劇場公開日 1960年3月13日

「松本清張の短編を見事に映像化した傑作」黒い画集 あるサラリーマンの証言 kazzさんの映画レビュー(感想・評価)

3.5松本清張の短編を見事に映像化した傑作

2022年9月1日
Androidアプリから投稿
鑑賞方法:CS/BS/ケーブル

WOWOWの放送を録画にて。

終業後、ビアホールでジョッキを2杯、パチンコを楽しんでから部下である女性社員の住まいで情事に耽り、帰宅すると子供らはまだテレビを見ていて、妻子とそれなりの会話を交わす。
なんと充実した時間の過ごし方だろうか。

主演の小林圭樹はサラリーマン喜劇でキャリアを積んでいて、とぼけたキャラクターが得意の俳優だ。
自分の社内不倫を隠すために、殺人の濡れ衣を着せられた男を見放し、結局は自分が別の殺人事件で濡れ衣を着させられることになる。

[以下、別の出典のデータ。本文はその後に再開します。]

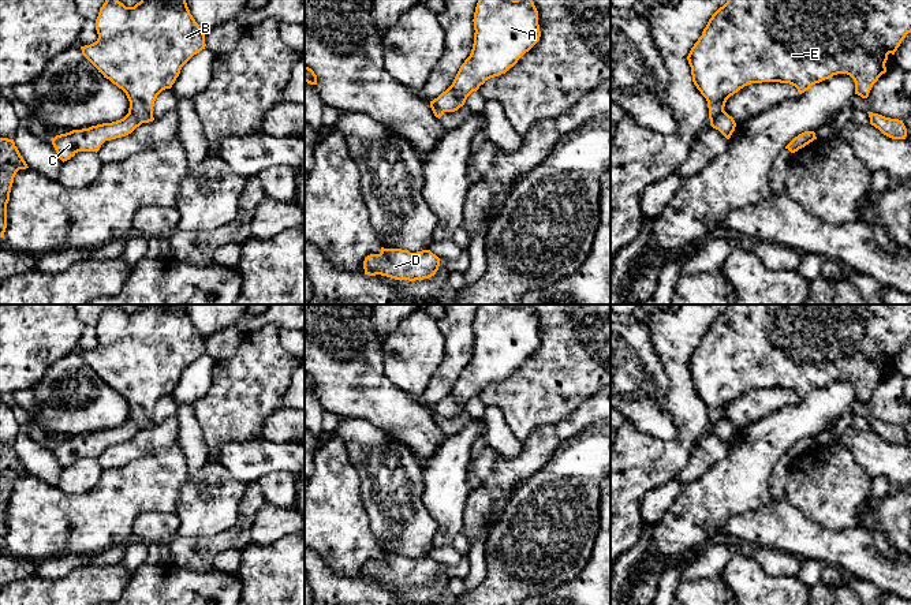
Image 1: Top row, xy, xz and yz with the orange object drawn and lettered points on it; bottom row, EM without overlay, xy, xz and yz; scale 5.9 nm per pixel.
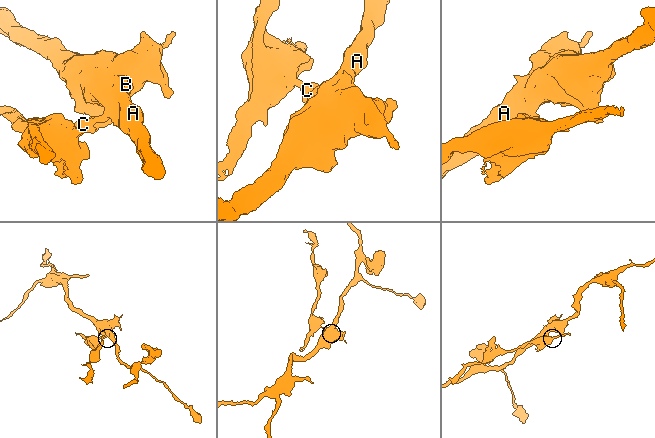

運命の皮肉に翻弄される中年男をシリアスに演じて、いくつかの主演男優賞を得ている。

主人公の供述の矛盾を突く刑事役の西村晃が、また良い。「また映画ですか。あなたの話にはよく映画が出てきますなぁ〜」

松本清張の小説は短編が映画や単発テレビドラマに向いている。シチュエーションと人間心理の組み合わせでハプニングを起こし、結局主人公は自滅するのだが、松本清張のウィットに富んだアイデアによって展開は先が読めない。
橋本忍が脚色した本作の主人公は、若い女を囲っているアパートの近くで偶然すれ違った顔見知りに挨拶をしてしまい、不倫が明るみに出るのではないかと疑心暗鬼に駆られる気の小さい男だ。この性格設定が明確なので、追い詰められる主人公の心理が分かりやすい。
また、高度成長期真っ只中の大手企業サラリーマンの生活と、対比的にノルマに追われて追い詰められた外交員の姿を見せて、当時の社会的明暗が逆転する皮肉にもなっている。